_What you need to do_:
The line containing "ring dip: (885, 727)" marks the end: copy exactly every line from the start of the records below up to and including it, leaving out pictures.

_Stored items from a collection_:
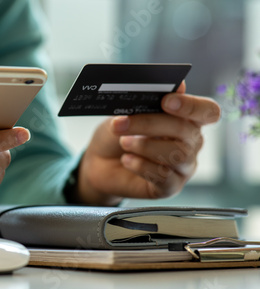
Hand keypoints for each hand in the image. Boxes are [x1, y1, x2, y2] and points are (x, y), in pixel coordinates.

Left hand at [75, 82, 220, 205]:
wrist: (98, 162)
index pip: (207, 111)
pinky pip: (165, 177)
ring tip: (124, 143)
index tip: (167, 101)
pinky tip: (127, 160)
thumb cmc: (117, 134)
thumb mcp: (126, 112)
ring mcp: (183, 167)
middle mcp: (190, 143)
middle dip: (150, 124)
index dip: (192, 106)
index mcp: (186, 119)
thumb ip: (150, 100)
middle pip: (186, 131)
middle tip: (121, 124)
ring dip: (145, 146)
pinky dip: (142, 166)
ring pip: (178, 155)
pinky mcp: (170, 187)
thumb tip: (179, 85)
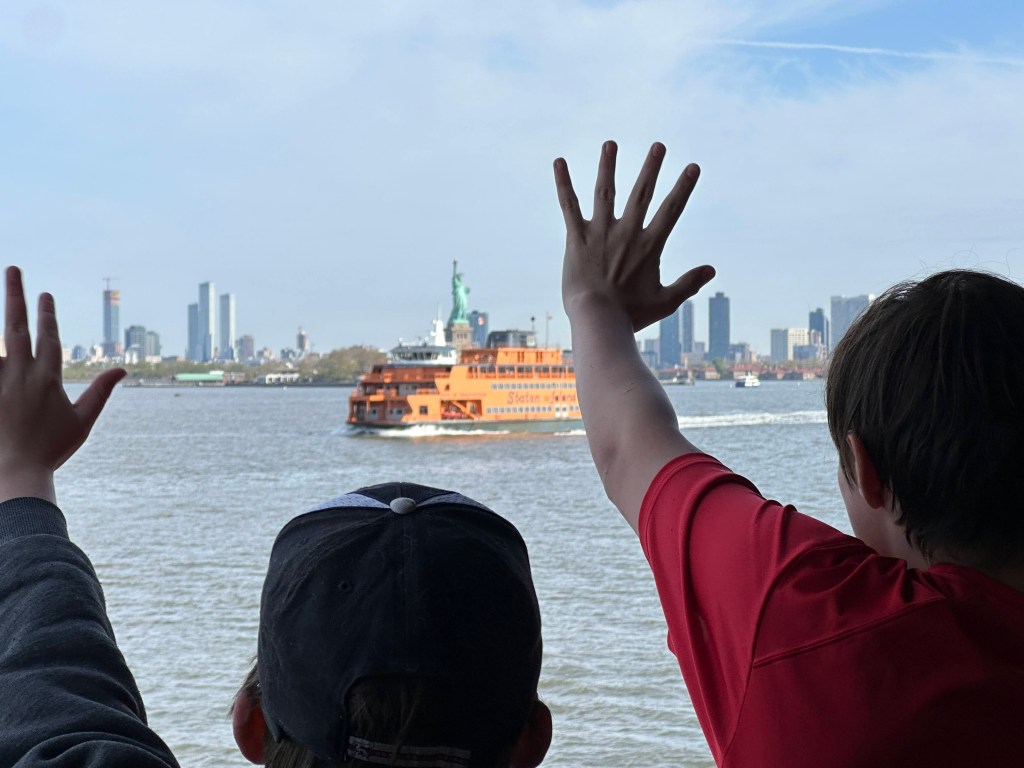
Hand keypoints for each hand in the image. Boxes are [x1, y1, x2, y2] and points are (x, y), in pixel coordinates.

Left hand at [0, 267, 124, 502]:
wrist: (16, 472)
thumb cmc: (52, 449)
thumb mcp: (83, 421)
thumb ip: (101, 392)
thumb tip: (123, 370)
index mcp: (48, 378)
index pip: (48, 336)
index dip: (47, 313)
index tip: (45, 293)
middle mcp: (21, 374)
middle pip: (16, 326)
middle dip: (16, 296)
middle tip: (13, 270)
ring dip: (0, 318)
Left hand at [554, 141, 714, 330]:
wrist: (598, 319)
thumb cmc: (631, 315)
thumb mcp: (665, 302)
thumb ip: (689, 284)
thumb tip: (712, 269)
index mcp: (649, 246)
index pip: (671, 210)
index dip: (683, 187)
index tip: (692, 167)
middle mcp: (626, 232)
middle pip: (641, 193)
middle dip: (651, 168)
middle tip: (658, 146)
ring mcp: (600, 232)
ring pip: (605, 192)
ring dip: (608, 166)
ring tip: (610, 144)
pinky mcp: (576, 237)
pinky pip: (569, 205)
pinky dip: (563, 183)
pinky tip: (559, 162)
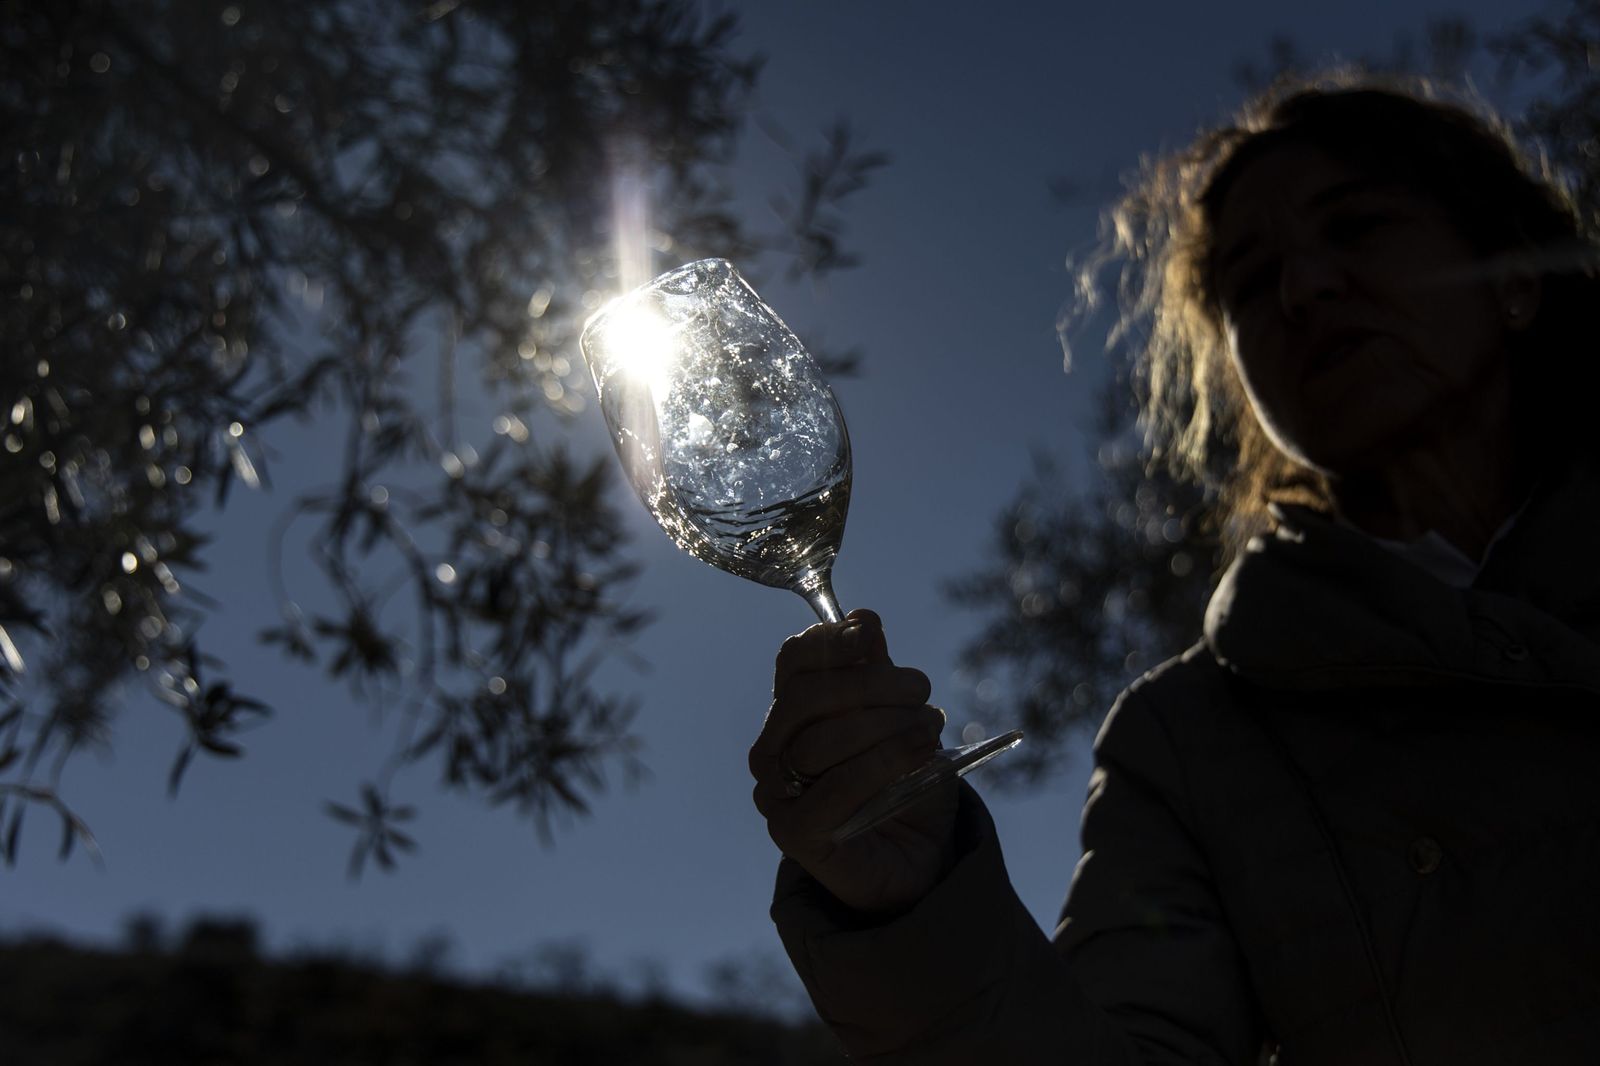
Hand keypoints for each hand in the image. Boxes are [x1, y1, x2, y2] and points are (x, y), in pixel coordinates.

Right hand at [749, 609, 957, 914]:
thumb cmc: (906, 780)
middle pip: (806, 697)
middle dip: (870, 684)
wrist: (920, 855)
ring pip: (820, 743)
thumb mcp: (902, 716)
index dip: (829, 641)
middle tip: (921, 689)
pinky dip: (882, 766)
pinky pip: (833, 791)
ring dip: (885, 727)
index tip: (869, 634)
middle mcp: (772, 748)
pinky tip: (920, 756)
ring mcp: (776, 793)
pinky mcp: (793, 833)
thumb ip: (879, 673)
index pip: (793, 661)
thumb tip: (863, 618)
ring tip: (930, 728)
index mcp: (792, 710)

_Result of this exercise_:
Hand keypoints for each hand in the image. Boxes are [x1, y1, x2, y2] and points are (x, y), in pixel coordinates.

Left hand at [75, 82, 220, 205]:
wrist: (98, 162)
index pip: (207, 111)
pinky pip: (165, 177)
ring tip: (124, 143)
index tip: (167, 101)
pinky tip: (127, 160)
thumb cmc: (117, 134)
thumb mcp: (126, 112)
ring mcp: (183, 167)
middle mcp: (190, 143)
middle dip: (150, 124)
index dip: (192, 106)
index mcp: (186, 119)
thumb ip: (150, 100)
middle pip: (186, 131)
middle tip: (121, 124)
ring dip: (145, 146)
pinky dip: (142, 166)
ring pip: (178, 155)
pinky mcp: (170, 187)
thumb tip: (179, 85)
Hand keypoints for each hand in the image. Boxes are [x1, y1, x2, y2] and points are (x, y), in pixel coordinates.

Left hand at [0, 267, 124, 502]:
wrist: (16, 472)
thumb cmc: (52, 449)
thumb mcp: (83, 421)
thumb ip: (101, 392)
thumb tip: (123, 370)
index mcp: (48, 378)
index pip: (48, 336)
index dip: (47, 313)
index tip: (45, 293)
middle mcp: (21, 374)
middle pip: (16, 326)
middle dip: (16, 296)
middle tip: (13, 270)
ring dip: (0, 318)
Left hand at [554, 141, 714, 330]:
wrist: (598, 319)
thumb cmc: (631, 315)
thumb mcp: (665, 302)
thumb ip: (689, 284)
thumb tip: (712, 269)
index mcp: (649, 246)
index pip: (671, 210)
index dip: (683, 187)
index tip: (692, 167)
middle mcp: (626, 232)
middle pip: (641, 193)
middle dip: (651, 168)
middle tip: (658, 146)
ring mcp: (600, 232)
ring pip: (605, 192)
ring dip: (608, 166)
ring tip: (610, 144)
pinky mcp: (576, 237)
pinky pip: (569, 205)
pinky dip: (563, 183)
pinky tip: (559, 162)
Hand keypoints for each hand in the image. Boxes are [x1, y1, x2, y2] and points are (x, y), in pixel coordinates.

Right hand at [749, 609, 957, 914]:
thumb cmc: (906, 780)
middle pip: (806, 697)
middle dip: (870, 684)
wrist: (920, 855)
ring pip: (820, 743)
thumb mcp: (902, 716)
index dip: (829, 641)
middle tip: (921, 689)
pinky dip: (882, 766)
pinky pip: (833, 791)
ring dip: (885, 727)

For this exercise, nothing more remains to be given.